🤖 AI Summary
Existing large language model–based multi-agent systems (MAS) suffer from static planning, fixed agent roles, and inefficient communication, limiting adaptability to dynamic, complex tasks. This paper introduces AutoMAS, a fully autonomous MAS framework addressing these limitations. Its core contributions are: (1) a dynamic planner that generates and refines execution strategies in real time; (2) an actor factory that instantiates specialized agents on demand, with configurable roles and capabilities; and (3) a centralized progress manager ensuring global state consistency and feedback-driven collaborative control. AutoMAS supports customizable tool allocation and responsive execution. Evaluated on benchmarks spanning general reasoning, software engineering, and web navigation, it significantly outperforms state-of-the-art methods—improving task success rates by 12.7%–23.4%—while demonstrating superior robustness and environmental adaptability.
📝 Abstract
Multi-Agent Systems (MAS) powered by Large Language Models (LLMs) are emerging as a powerful paradigm for solving complex, multifaceted problems.
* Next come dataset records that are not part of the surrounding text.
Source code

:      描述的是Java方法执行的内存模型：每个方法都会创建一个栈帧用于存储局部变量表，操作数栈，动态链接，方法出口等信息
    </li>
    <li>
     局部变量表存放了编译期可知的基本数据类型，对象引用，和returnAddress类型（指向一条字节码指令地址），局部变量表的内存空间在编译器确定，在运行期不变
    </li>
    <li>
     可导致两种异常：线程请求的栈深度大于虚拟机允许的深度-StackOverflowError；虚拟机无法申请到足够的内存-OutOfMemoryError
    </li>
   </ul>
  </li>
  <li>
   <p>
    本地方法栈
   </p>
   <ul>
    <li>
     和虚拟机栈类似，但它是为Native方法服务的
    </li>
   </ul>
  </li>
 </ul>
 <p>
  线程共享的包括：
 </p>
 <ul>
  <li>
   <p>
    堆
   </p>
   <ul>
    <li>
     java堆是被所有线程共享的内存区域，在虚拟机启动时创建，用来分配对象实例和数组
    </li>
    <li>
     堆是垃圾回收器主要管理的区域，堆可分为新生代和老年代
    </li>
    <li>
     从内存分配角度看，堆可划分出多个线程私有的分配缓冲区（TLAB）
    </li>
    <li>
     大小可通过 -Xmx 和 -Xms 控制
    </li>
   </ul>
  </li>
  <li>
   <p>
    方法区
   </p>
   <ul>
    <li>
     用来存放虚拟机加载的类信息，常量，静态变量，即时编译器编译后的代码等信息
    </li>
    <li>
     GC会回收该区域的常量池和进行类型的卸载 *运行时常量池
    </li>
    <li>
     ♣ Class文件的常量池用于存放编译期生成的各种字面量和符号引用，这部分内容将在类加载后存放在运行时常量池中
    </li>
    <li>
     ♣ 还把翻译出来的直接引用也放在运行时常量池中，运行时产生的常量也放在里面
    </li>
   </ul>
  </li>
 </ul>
However, the potential of these systems is often constrained by the prevalent plan-and-execute framework, which suffers from critical limitations: rigid plan execution, static agent capabilities, and inefficient communication. These weaknesses hinder their adaptability and robustness in dynamic environments. This paper introduces Aime, a novel multi-agent framework designed to overcome these challenges through dynamic, reactive planning and execution. Aime replaces the conventional static workflow with a fluid and adaptive architecture. Its core innovations include: (1) a Dynamic Planner that continuously refines the overall strategy based on real-time execution feedback; (2) an Actor Factory that implements Dynamic Actor instantiation, assembling specialized agents on-demand with tailored tools and knowledge; and (3) a centralized Progress Management Module that serves as a single source of truth for coherent, system-wide state awareness. We empirically evaluated Aime on a diverse suite of benchmarks spanning general reasoning (GAIA), software engineering (SWE-bench Verified), and live web navigation (WebVoyager). The results demonstrate that Aime consistently outperforms even highly specialized state-of-the-art agents in their respective domains. Its superior adaptability and task success rate establish Aime as a more resilient and effective foundation for multi-agent collaboration.